Been Reading Spicy Novels and I Want to Do Some of the Things That I Read, But I Don't Know How to Tell My Boyfriend.

Been Reading Spicy Novels and I Want to Do Some of the Things That I Read, But I Don't Know How to Tell My Boyfriend.

I'm going to talk about this more from a general talking about sexual fantasies perspective, not just spicy novel induced ones. 

There are some pros and cons to telling a partner a sexual desire of yours. And I'm not usually a pros and cons kind of person.

But I can't give you a definite answer om what to do because it really does depend on so many things. Like who your partner is, what the fantasy is, and what happens if you tell them and it doesn't work out the way you hope. So I’ll give you some pros and cons to think about, and then you can decide what’s best for you and your relationship.

Because I'm a pessimist, we're going to start with the cons. If you tell your partner something about a sexual fantasy and they don't like it, or they think it's gross, or they judge you for it, that kind of reaction could be something that can be hard to come back from. 

Another con could be that your partner feels threatened by your fantasy. If you say that you want to try X, Y, and Z because you've been thinking about it and it turns you on, their reaction may be that they think you’re saying that you’re not happy with your sex life. Or that they’re not pleasing you. Or they’re not good enough. 

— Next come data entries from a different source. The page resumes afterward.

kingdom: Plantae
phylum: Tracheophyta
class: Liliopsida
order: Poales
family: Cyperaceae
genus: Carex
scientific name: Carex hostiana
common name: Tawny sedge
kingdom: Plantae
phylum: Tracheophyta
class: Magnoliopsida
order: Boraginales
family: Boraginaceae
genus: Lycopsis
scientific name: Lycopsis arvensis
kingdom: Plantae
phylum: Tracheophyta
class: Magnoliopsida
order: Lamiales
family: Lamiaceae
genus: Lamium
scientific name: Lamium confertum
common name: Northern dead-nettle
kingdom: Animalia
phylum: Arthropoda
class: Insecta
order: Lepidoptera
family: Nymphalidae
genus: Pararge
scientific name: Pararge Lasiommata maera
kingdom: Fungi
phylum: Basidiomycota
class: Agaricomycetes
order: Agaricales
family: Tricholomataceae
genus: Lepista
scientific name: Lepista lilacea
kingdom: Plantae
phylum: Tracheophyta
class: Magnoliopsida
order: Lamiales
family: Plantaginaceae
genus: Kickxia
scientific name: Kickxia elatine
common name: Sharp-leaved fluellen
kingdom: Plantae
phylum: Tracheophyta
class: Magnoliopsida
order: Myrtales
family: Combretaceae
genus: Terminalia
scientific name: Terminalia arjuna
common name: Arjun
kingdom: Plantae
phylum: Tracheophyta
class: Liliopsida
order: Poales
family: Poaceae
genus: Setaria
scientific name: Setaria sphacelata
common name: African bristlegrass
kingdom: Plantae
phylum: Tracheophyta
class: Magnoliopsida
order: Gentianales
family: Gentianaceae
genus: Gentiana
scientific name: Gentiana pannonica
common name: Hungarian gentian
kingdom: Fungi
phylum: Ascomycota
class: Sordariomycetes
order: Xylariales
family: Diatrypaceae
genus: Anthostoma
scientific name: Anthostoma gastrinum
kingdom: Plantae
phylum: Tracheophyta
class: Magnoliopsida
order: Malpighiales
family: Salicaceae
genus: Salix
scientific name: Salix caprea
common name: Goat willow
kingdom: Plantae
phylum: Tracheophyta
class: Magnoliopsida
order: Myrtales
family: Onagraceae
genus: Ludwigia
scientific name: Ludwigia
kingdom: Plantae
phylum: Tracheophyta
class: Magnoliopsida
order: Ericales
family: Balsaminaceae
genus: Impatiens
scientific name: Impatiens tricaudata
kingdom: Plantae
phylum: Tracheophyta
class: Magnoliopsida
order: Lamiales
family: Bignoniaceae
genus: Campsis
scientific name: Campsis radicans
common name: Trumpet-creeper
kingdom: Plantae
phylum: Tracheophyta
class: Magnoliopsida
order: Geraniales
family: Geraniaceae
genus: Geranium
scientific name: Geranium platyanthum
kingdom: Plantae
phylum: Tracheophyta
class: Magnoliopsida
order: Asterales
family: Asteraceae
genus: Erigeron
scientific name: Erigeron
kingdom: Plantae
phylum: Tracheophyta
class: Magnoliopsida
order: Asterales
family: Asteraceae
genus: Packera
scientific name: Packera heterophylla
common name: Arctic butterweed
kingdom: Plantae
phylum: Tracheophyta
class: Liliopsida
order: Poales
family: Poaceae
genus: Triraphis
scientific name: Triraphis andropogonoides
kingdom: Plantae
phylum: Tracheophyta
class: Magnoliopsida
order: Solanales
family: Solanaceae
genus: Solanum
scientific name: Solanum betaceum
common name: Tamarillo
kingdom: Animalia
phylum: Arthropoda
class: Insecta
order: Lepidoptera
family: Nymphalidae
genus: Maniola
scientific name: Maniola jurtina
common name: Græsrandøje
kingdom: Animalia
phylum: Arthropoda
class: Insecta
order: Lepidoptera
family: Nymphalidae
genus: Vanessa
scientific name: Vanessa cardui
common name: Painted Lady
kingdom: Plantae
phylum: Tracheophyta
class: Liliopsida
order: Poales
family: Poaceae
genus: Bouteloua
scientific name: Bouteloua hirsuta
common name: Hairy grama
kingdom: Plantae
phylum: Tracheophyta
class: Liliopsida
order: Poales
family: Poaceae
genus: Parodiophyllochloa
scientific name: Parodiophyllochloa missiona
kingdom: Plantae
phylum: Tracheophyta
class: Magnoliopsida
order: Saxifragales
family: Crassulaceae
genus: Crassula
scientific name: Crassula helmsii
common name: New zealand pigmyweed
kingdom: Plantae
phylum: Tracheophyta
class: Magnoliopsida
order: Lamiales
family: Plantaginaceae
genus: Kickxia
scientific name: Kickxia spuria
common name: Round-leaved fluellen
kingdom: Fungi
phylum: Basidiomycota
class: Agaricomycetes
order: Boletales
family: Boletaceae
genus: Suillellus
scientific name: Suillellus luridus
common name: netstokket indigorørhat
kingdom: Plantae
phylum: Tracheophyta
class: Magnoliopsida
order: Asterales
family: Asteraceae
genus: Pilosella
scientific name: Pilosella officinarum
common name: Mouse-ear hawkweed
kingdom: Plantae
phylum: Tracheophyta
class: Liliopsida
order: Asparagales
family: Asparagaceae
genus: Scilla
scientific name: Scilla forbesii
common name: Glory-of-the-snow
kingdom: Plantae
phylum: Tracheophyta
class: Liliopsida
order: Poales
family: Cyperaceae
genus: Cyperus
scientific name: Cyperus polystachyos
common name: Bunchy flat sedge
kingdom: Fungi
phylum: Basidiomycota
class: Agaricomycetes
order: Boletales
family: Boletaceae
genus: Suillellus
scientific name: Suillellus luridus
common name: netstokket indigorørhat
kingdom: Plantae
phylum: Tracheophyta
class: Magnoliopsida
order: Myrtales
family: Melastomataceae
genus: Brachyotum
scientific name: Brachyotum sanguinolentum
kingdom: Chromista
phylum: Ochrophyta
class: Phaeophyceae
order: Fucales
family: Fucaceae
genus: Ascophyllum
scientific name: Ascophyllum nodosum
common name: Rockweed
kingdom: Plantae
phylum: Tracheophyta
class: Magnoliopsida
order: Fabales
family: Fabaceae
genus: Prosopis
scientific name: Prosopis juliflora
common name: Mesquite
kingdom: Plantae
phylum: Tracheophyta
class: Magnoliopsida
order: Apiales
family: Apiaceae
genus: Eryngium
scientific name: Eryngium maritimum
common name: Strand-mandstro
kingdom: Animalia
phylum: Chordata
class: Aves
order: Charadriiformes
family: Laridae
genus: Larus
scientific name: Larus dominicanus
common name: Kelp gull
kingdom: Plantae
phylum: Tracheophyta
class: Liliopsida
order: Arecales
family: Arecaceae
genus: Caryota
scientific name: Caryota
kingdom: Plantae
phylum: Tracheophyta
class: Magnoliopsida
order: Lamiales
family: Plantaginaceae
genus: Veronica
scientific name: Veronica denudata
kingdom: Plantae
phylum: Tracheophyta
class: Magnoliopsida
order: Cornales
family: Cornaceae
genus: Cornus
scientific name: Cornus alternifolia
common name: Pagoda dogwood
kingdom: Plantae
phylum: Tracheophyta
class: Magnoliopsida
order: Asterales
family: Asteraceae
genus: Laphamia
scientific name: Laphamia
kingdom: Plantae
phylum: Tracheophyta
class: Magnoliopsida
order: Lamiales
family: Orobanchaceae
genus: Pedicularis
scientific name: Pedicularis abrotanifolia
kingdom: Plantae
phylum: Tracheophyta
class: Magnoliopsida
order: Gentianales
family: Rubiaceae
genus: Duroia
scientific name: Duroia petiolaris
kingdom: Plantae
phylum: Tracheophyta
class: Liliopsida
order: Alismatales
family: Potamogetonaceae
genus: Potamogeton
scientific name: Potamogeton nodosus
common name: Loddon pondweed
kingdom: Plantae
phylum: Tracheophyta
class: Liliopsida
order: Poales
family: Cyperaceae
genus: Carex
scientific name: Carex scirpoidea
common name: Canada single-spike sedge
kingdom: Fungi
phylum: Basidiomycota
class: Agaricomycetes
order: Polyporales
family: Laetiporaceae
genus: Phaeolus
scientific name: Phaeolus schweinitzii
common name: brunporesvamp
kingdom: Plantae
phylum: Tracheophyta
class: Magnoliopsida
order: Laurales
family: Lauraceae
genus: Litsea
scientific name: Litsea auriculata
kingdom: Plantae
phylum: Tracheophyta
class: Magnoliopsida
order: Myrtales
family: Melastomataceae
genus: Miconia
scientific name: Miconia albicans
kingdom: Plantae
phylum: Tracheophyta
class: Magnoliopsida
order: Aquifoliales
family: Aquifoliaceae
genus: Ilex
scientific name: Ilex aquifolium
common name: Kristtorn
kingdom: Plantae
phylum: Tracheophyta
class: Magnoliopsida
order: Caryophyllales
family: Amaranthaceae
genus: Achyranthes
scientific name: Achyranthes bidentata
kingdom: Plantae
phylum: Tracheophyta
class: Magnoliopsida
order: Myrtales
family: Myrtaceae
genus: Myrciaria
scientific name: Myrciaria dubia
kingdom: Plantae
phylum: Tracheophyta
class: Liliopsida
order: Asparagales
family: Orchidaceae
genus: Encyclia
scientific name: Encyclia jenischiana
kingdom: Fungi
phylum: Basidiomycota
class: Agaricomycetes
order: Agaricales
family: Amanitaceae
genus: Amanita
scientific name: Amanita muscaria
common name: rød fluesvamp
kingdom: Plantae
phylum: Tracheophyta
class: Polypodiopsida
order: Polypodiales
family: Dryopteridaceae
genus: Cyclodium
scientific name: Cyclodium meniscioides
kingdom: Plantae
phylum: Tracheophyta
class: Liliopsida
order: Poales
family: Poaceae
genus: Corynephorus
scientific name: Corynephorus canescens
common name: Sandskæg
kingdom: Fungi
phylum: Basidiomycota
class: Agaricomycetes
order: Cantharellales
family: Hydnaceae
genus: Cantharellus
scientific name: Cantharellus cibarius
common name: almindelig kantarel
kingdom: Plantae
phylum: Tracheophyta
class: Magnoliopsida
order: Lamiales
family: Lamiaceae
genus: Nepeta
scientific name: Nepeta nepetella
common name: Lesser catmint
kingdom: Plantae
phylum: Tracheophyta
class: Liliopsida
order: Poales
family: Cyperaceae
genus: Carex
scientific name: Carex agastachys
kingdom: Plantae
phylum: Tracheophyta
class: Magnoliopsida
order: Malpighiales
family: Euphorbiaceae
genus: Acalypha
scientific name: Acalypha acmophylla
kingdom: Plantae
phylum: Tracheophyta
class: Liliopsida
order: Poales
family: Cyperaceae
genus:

Depending on your partner, and depending on your relationship, that might also be hard to move past. 

If that reaction is sounding way too familiar, and you think that there would be a threat to your safety if you told them about your fantasy, then I would highly advise against sharing it!


As a general rule of thumb if the fantasy involves someone very specific, especially someone who is close to either you or your partner, I would really suggest not sharing it. 

I had a student once who talked in class about not being able to understand why their partner got angry when she said that she was having sexual fantasies about one of his fraternity brothers. And not like in a “I want to have a threesome with him kind of way. But more in a “I was thinking about this guy while I was masturbating” way.

I think most of us can understand why that might not have been the best thing to share with her partner. 

If the fantasy is based on something in a book you're reading, your partner might not feel as threatened. But still, if you think their reaction will be bad, or cause the relationship to be unsafe, then I wouldn't tell them. Even if it comes from a book.

Let me give you a scenario that sounds like a pro, but might be a con.

You tell them and they’re excited. Like really excited. Like “let’s try this now” excited. 

And you act out your fantasy. 

And it’s not quite that you hoped it would be. And not in a good way, 

Not only did it not live up to your fantasy, but now you're a bit angry that your fantasy is ruined.

And how do you tell your partner that? Especially when they were so willing to try it out?

So on to the possible pros of telling your partner your sexual fantasy. 

One is that you have this incredibly vulnerable moment with your partner, which can be a great way of getting to know each other on a deeper level.

That kind of emotional intimacy can be helpful in maintaining a long-term relationship (if that’s your goal). 

And there’s the obvious reason to tell your partner your sexual fantasy. 

You tell them, they’re willing to try it, and it’s amazing!

 

There's a lot to think about here. 

If you’ve never explored fantasies before, you might want to start with something small before you start on the big fantasy. Like general turn ons. 

I would also suggest thinking about why you want to share it. Do you want to actually try it out? Do you just want to talk about it as a way of getting turned on? Do you want your partner to know you on a deeper level? Knowing the answers to these questions will help decide how you want to approach the conversation.